We may be approaching the brink faster than is imagined. A respected ‘wise owl’ elder Island figure confided to me that if public service trend lines continue on present trajectories they feared that we could get to the stage where hollowed-out Jersey becomes a prime risk to its own economy.

The hopeful message is that it is not correct that all of our decision makers and those who should be engaged citizens are tone deaf, blind and wilfully blind to the brutal truth and realities in the Island and beyond. More of us are seeing the world and Jersey ‘as they really are’ and becoming restless.

The ‘elephant in the room’ message is that we can no longer allow bunker mentality bureaucratic government to struggle on in isolation. The situation is urgent. We are in next to wartime days. We need all – or at least a lot more – hands on deck. No personal criticism implied, but the life experience of our (or any) political and civil servant decision-making body means that they rarely identify all the right questions, let alone the right policies and delivery. 

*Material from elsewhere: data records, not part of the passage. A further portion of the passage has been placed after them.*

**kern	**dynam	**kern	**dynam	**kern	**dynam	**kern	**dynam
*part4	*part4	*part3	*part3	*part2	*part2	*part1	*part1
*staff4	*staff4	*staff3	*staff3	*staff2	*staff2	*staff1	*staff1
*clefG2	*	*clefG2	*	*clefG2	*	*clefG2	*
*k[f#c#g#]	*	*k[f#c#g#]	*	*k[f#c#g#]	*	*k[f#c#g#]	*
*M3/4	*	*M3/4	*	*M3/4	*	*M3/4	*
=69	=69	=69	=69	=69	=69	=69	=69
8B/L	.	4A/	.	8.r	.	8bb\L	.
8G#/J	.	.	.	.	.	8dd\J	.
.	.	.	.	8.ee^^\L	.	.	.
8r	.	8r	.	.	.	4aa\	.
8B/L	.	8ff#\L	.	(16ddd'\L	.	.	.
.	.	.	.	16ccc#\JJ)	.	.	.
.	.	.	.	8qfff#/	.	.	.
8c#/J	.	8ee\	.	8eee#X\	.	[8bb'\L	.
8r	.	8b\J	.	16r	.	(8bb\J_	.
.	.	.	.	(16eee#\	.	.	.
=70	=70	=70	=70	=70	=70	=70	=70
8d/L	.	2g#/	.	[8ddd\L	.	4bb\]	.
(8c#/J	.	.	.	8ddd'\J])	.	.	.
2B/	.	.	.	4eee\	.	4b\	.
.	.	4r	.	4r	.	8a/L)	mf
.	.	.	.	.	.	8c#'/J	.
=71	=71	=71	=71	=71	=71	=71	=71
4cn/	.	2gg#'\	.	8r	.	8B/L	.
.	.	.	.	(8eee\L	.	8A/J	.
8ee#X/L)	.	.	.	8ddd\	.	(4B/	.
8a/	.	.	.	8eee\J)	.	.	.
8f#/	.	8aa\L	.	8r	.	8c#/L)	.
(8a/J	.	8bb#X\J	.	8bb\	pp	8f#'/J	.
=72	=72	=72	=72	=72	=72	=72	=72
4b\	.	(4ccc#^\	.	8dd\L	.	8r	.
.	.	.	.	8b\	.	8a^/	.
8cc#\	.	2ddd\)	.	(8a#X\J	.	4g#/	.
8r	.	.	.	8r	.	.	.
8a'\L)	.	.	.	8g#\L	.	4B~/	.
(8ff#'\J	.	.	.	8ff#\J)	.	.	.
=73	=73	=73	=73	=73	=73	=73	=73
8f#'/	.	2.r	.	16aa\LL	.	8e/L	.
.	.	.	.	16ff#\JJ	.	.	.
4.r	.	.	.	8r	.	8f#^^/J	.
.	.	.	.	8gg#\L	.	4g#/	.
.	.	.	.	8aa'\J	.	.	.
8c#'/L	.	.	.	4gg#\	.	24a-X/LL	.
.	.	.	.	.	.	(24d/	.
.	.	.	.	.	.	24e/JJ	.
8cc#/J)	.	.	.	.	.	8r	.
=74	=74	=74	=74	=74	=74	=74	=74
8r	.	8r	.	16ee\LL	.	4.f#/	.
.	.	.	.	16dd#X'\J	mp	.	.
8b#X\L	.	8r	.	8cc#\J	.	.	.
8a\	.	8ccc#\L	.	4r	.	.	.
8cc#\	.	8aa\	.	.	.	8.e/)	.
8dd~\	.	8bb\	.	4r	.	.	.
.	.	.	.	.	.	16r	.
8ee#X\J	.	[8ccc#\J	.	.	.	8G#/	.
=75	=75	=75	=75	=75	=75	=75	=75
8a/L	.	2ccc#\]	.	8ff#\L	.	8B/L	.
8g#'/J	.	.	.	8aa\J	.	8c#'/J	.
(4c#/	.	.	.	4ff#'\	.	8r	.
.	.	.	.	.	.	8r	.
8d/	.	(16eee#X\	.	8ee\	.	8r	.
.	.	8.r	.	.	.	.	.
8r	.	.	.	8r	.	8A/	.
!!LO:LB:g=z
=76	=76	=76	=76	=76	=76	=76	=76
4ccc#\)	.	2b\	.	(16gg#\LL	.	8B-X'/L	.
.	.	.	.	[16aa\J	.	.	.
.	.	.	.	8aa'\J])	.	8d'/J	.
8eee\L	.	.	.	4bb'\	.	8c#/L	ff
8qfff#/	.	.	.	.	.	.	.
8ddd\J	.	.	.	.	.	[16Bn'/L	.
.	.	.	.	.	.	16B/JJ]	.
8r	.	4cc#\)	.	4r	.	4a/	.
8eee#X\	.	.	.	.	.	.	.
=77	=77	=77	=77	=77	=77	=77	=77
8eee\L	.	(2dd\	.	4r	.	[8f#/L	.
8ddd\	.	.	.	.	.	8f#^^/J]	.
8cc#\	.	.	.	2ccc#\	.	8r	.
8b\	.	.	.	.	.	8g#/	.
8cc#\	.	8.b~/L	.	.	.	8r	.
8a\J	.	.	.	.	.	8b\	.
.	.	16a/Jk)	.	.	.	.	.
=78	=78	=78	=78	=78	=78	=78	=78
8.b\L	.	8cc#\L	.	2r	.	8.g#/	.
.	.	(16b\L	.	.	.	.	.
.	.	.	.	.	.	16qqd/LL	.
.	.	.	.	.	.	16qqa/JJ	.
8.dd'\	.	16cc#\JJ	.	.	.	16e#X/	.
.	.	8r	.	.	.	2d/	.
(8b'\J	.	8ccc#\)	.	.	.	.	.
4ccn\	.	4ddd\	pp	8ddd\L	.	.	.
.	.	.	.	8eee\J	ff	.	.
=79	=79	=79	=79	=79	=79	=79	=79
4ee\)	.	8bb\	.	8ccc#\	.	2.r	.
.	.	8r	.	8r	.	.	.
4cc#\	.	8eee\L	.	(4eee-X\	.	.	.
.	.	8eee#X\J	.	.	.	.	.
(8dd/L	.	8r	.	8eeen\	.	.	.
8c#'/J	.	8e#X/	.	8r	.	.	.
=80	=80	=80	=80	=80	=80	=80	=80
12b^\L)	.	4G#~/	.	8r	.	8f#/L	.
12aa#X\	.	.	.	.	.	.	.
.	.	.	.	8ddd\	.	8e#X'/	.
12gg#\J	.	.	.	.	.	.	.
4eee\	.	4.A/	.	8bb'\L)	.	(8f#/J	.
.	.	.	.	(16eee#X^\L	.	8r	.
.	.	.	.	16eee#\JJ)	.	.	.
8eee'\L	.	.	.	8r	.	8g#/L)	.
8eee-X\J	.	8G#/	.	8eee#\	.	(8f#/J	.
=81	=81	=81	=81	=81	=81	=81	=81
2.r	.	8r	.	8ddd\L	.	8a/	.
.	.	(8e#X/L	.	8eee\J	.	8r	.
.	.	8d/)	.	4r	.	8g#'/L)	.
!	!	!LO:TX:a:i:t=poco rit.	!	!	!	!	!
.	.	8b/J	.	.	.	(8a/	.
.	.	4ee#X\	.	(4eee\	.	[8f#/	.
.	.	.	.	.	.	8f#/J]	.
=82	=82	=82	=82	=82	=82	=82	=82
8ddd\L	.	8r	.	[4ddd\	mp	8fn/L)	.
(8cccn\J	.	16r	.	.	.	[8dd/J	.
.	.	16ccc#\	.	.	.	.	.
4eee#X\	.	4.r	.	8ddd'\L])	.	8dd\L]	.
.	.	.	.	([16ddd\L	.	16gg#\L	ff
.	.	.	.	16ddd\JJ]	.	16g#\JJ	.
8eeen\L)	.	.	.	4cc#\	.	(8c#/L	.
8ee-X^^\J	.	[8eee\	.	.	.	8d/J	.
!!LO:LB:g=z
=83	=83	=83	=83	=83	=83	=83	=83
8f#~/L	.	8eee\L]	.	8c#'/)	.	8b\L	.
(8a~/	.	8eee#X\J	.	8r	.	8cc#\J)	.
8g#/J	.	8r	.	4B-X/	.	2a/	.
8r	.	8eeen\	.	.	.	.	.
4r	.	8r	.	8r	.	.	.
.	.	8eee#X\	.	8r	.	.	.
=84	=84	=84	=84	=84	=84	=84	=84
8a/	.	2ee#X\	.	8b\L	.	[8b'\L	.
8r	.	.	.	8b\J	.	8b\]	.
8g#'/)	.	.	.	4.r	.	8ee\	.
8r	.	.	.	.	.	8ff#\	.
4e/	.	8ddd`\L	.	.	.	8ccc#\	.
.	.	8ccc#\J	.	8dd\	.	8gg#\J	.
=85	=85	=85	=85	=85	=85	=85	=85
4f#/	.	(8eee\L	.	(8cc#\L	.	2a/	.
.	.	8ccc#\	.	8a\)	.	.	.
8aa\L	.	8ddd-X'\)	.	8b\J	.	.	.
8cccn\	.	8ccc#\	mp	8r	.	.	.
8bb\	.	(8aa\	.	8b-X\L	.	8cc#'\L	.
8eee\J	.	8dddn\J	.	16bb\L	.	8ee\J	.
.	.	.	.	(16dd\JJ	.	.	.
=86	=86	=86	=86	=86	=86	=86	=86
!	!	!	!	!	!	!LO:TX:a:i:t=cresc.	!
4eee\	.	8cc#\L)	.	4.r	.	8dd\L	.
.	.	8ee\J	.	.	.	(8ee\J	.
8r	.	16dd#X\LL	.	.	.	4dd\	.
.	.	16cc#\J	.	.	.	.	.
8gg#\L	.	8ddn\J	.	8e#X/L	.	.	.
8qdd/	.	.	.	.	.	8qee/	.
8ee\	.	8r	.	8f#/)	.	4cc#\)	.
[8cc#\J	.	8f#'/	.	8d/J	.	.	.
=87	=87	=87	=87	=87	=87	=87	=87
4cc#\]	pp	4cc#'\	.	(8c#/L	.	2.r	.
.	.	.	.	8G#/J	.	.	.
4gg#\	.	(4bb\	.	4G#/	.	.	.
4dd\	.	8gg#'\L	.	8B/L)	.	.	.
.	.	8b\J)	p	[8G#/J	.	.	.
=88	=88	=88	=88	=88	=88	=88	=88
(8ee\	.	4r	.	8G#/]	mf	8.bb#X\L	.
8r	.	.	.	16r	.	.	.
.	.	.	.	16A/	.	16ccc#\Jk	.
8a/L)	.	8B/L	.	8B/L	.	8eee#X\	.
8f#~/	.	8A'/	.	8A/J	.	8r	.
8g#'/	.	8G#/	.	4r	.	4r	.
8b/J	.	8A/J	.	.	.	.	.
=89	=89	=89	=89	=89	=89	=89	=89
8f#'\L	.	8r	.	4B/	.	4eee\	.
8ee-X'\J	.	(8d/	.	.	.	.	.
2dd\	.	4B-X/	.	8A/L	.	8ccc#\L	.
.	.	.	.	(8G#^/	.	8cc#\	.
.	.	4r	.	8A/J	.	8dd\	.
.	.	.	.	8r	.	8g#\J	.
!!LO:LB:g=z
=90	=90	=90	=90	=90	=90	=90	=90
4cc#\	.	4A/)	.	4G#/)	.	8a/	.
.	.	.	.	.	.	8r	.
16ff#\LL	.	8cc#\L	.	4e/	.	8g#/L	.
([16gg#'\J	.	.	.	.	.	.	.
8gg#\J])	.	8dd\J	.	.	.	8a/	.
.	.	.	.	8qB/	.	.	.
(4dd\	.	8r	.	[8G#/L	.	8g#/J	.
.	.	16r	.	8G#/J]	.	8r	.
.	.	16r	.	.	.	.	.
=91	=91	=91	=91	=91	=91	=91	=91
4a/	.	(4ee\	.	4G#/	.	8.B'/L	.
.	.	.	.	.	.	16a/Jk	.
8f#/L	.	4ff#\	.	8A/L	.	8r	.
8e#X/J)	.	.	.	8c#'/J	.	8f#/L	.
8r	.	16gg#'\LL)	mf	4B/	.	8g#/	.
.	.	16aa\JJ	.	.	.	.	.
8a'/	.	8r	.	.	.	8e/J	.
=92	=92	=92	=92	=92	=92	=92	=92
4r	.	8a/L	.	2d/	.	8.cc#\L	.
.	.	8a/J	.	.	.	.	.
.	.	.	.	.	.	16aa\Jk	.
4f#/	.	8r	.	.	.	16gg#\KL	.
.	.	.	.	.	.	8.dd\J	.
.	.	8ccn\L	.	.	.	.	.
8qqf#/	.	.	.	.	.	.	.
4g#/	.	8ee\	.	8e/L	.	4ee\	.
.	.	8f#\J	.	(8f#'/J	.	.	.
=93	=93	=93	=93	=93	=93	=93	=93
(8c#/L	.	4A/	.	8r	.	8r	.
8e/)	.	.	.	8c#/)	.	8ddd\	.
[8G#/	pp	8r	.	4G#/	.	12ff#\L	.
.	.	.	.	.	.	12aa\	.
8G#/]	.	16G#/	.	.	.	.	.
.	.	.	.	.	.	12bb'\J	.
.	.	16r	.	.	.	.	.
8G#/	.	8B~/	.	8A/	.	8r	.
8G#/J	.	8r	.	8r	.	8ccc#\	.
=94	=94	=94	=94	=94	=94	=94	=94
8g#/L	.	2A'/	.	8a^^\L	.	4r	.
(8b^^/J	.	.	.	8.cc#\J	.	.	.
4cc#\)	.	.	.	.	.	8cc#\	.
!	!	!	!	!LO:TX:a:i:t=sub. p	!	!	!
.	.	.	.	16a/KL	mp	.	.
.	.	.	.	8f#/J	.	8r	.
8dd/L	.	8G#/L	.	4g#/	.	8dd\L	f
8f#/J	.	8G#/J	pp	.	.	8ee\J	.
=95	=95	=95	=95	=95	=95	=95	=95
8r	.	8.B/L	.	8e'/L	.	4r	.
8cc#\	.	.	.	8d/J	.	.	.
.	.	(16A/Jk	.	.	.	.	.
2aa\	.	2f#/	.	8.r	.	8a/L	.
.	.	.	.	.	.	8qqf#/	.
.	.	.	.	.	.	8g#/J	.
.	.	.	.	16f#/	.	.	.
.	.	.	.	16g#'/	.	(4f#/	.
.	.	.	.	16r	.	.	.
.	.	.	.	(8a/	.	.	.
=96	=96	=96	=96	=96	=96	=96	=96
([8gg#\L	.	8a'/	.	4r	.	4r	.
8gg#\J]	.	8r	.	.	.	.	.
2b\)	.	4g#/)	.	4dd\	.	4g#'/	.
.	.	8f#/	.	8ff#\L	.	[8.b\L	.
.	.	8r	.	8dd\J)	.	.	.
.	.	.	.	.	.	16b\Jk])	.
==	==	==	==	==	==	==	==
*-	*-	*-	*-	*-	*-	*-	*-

The new dynamic message is that public servants need to be reminded that they are not the masters. If we are to match 21st century challenges, we need a new dynamic where the public servants convene the best brains available across our Island (and beyond) to present to ministers – our volunteer, elected ‘democracy guardians’ – the best policy and delivery options.

It is no longer safe for key Islanders to abstain from engaging for the collective good. We need a ‘whole of island’ and ‘all talents’ mobilisation to get ahead of multiple challenges, and totally new-order inter-connectivities, inter-dependencies and complexity.

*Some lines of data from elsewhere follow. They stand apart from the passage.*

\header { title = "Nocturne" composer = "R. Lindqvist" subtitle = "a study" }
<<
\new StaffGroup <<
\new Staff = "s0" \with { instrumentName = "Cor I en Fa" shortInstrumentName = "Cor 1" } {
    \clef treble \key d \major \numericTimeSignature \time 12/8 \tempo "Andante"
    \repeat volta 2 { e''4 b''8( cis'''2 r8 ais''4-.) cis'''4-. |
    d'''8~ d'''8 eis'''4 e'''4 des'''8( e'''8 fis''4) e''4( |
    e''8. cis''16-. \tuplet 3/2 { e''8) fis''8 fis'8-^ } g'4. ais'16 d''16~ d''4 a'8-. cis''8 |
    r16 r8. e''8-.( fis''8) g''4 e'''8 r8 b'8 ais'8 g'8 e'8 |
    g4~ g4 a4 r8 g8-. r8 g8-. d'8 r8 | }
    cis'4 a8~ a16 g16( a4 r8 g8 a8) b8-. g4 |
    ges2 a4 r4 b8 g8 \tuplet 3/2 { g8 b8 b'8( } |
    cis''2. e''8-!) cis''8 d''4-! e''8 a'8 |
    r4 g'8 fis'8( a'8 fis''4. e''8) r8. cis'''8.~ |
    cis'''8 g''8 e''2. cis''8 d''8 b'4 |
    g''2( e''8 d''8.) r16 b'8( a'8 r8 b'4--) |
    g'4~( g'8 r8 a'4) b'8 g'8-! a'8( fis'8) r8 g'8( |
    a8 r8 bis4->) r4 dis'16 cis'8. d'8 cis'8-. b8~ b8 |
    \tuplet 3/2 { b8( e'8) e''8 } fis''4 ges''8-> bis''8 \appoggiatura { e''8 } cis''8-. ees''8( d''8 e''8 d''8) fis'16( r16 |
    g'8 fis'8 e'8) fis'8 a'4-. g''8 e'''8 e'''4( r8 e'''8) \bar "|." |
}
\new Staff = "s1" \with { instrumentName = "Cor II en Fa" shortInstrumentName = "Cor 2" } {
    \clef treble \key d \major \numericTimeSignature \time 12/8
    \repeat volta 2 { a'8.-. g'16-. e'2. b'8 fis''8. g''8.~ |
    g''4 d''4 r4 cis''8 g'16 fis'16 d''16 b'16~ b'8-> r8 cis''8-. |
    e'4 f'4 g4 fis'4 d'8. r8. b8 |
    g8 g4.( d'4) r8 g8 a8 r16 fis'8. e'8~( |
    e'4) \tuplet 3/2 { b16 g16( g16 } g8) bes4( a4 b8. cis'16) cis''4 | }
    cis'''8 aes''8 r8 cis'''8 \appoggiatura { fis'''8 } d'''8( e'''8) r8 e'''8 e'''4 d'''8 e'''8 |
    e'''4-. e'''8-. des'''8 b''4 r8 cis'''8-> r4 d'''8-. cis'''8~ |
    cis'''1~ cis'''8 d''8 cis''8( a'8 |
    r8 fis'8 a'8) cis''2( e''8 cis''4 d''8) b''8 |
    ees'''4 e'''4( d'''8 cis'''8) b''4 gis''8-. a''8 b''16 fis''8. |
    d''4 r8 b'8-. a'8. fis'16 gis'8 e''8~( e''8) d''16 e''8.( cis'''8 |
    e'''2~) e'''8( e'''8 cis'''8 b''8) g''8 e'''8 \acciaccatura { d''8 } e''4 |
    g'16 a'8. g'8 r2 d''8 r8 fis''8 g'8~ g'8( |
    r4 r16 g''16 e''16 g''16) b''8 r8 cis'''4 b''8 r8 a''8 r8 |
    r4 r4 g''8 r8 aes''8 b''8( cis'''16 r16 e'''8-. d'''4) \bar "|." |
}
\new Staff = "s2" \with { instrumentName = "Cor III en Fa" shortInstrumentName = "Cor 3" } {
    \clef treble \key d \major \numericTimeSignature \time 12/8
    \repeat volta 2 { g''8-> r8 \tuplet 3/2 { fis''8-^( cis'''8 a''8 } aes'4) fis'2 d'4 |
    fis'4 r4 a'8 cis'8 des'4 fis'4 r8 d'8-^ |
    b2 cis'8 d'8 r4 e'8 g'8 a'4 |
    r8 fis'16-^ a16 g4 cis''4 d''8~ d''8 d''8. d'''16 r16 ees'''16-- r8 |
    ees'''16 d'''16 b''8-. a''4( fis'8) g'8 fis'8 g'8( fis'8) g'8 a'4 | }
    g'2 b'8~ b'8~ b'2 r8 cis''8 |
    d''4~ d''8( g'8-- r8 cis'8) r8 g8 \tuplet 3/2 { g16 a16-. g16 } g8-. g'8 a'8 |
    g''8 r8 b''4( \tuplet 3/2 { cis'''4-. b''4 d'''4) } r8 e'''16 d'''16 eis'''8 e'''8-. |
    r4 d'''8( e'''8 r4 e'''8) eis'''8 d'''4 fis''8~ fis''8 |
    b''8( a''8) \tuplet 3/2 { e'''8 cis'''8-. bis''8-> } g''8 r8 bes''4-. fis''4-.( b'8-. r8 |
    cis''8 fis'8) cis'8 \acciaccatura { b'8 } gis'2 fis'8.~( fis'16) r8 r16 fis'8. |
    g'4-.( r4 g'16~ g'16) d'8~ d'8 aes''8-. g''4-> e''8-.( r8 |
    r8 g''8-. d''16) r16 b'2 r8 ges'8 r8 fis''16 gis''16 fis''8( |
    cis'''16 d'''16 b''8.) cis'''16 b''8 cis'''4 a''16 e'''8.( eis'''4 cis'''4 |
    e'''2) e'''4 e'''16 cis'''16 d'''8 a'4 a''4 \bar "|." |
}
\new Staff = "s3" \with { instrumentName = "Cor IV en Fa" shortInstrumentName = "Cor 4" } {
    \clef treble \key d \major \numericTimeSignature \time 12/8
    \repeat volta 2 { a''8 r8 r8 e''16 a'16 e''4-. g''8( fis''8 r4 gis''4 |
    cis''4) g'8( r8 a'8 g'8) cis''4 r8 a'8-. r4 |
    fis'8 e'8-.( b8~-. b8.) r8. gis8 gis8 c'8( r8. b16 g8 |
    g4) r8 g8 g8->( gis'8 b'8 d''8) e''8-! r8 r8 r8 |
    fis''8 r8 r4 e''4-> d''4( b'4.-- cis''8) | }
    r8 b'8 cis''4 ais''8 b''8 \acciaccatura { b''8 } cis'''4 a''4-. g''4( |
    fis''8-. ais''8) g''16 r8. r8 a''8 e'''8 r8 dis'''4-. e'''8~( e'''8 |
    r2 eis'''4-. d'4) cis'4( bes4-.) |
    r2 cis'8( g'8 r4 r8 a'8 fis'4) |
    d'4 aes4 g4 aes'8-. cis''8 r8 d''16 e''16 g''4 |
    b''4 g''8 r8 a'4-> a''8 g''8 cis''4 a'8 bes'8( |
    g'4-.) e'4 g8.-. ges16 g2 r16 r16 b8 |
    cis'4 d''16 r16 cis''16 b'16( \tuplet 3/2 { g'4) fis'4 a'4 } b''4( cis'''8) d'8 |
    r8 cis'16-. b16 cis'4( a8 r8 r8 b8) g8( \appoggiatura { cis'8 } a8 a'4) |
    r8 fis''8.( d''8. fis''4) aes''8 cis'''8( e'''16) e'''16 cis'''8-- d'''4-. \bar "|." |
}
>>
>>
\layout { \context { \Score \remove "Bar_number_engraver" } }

I have long thought that it is an unhealthy sign that our world-class finance sector, which dominates our economy, has produced so few people willing to lend their talents where they are needed. Again, this is not criticism aimed at individuals. It reflects a widespread view that the system is so broken, bureaucratic and slow, that there is no point in volunteering to serve because it will be next to impossible to achieve change.

So let me outline the new dynamic that mobilises the best talents, that will produce better policy and delivery options, and which will generate much greater trust and confidence in the government system.

Let’s take energy policy. Until the French fishermen blockaded our single (critical point of failure) port, and Putin invaded Ukraine, barely anyone questioned the wisdom of getting 98% of our energy generation from France. Now the taxi driver and person on the No 15 bus will tell you that it was a stupefyingly stupid policy decision – unamended, incidentally, by one government after another. Our energy policy design and implementation for years was plain stupid, and dangerous.

So, instead of the same old tight civil servant and Council of Ministers ‘think-engine’ dominating at every stage, let’s get a much superior best in class/best available experts think-engine producing the options for ministers’ final decision making. Busy, successful Islanders will surely step up in this sort of role to the wider good. There could even be healthy competition between the best of the finance sector companies to contribute their smartest talent on the limited time basis required.

Our 21st century Le Marquands are ready and waiting. They are those few in most sectors brimming with ideas, innovation and energy but who will never become full-time political or civil servant public officials.

Might it be that the keys to this almost overwhelmingly complex and dangerous century will be turned when our struggling governing class realise that they must become more conveners and enablers than masters and doers?

  • Nigel Hall is a former British Army Brigadier, policy and strategic adviser in UK delegations at HQ United Nations and HQ NATO, and a founder of the NewBletchley strategic network.